Leveraging HCL Accelerate for Optimization
Central to Raveesh’s presentation was HCL Accelerate, a VSM platform designed to visualize, govern, and optimize DevOps pipelines. He described how Accelerate integrates with existing tools, pulling data into a centralized data lake via RESTful APIs and pre-built plugins. This integration enables real-time tracking of work items as they move from planning to deployment, providing visibility into bottlenecks, such as prolonged testing phases. Raveesh demonstrated how Accelerate’s dashboards display metrics like cycle time, throughput, and DORA (DevOps Research and Assessment) indicators, tailored to roles like developers, DevOps teams, and transformation leaders.
The platform’s strength lies in its ability to automate governance and release management. For instance, it can update change requests automatically upon deployment, ensuring compliance and traceability. Raveesh showcased a demo featuring a loan processing value stream, where work items appeared as dots moving through phases like development, testing, and deployment. Red dots highlighted anomalies, such as delays, detected through AI/ML capabilities. This real-time visibility allows teams to address issues proactively, ensuring quality and reducing time-to-market.

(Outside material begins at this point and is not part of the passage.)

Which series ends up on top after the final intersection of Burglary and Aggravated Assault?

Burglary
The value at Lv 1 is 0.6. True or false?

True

Enhancing Security and Quality
Security and quality were pivotal themes in Raveesh’s talk. He emphasized that HCL Accelerate integrates security scanning and risk assessments into the pipeline, surfacing results to all stakeholders. Quality gates, configurable within the platform, ensure that only robust code reaches production. Raveesh illustrated this with examples of deployment frequency and build stability metrics, which help teams maintain high standards. By providing actionable insights, Accelerate empowers developers to focus on delivering value while mitigating risks, aligning with the broader goal of secure DevOps.

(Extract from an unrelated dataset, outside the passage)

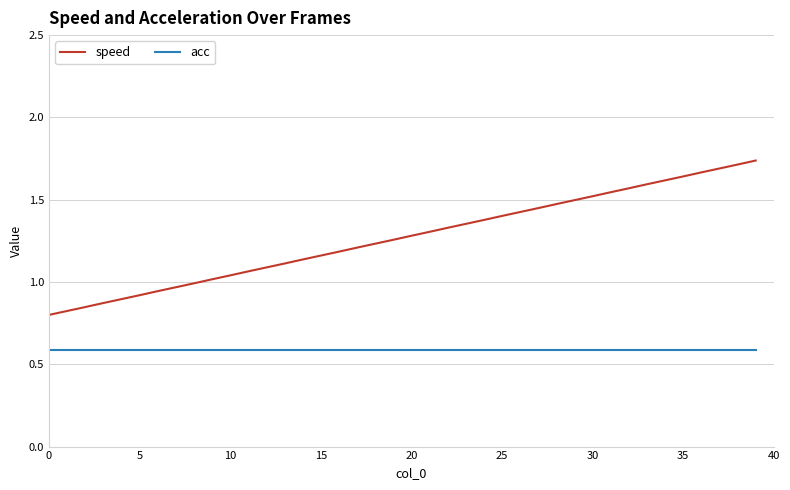

True or false: acc and speed cross at least once.

False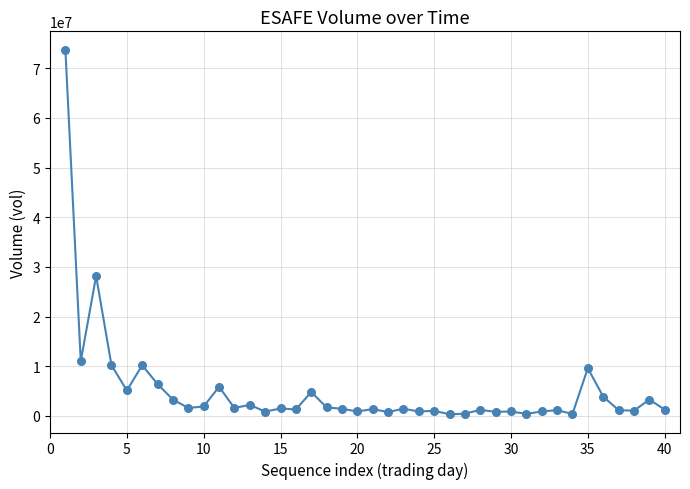

What is the maximum value shown in the chart?

73747600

Cultural Transformation through Data
Raveesh concluded by advocating for a cultural shift toward data-driven decision-making. He argued that while automation is foundational, the creative and collaborative aspects of DevOps—such as cross-functional planning and stakeholder alignment—are equally critical. HCL Accelerate facilitates this by offering role-based access to contextualized data, enabling teams to prioritize features based on business value. Raveesh’s vision of DevOps as a bridge between IT and business resonated, urging organizations to adopt VSM to achieve faster, more reliable software delivery. His invitation to visit HCL’s booth for further discussion reflected his commitment to fostering meaningful dialogue.